Anliegen der Publikation ist es durch eine enge Kooperation zwischen Forschung und Praxis einen wissenschaftlich fundierten Beitrag zur Entwicklung einer Strategie gegen Gewalt zu schaffen und so Impulse für die Gestaltung der kommunalen Präventionspolitik der Schweiz zu bieten. Mit diesem Anliegen werden die Ende 2007 veröffentlichten Ergebnisse einer Langzeitstudie des Präventions- und Interventionsprojektes an Züricher Schulen vorgestellt.

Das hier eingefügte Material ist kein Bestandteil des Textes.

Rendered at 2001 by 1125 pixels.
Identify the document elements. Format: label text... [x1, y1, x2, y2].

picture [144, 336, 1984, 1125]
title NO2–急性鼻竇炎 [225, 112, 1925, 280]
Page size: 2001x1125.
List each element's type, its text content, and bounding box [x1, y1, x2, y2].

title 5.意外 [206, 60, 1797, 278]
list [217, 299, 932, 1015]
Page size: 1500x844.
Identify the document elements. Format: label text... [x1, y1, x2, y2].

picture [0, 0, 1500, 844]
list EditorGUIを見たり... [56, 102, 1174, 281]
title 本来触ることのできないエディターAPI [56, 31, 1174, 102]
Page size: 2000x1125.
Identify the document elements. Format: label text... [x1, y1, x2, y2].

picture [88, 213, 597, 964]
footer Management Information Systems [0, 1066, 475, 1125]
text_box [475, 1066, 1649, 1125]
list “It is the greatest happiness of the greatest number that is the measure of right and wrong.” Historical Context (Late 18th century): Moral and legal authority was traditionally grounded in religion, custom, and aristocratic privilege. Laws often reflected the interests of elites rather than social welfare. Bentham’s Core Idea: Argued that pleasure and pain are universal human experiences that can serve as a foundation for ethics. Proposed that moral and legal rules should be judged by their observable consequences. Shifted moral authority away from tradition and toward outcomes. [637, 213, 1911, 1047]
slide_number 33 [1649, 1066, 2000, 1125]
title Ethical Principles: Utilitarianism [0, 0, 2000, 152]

In dem einführenden Teil, wird zum einen der Sachstand der Verbreitung von Gewalt und die Grundlagen evidenzbasierter Prävention beschrieben sowie eine Übersicht über den Aufbau der Studie gegeben. In einem weiteren Abschnitt wird sehr differenziert auf Frühprävention eingegangen und deren Grundlagen und Chancen erörtert. Dabei werden zwei Konzepte der Frühförderung vorgestellt, einmal die der Förderung von Erziehungskompetenzen der Eltern und zum anderen die der Förderung der Sozial- und Lebenskompetenz, die sich an Kinder richten. Im Hauptteil der Publikation werden das Projektdesign, die Stichprobe, sowie die Datenerhebung beschrieben. Kernelement der Studie ist die Untersuchung zweier Programme im Rahmen der Frühförderung, Triple P und PFAD. Deren Umsetzung wird ausführlich im Hauptteil dargestellt. Im dritten Teil werden die Ergebnisse der Studie vorgestellt und differenzierte sowie praxisorientierte Vorschläge zu einer entwicklungsorientierten Präventionspolitik unterbreitet.
Bewertung:
Die Publikation schließt eine Lücke in der Forschung zur Entwicklung und Prävention von Gewalt. Die Entstehungsbedingungen gewalttätigen Verhaltens sind vielfältig erforscht – allerdings findet sich selten eine Studie, die mittels eines breit angelegten, randomisierten Stichprobendesigns die Effekte von Präventionsmaßnahmen über einen längern Zeitraum untersucht.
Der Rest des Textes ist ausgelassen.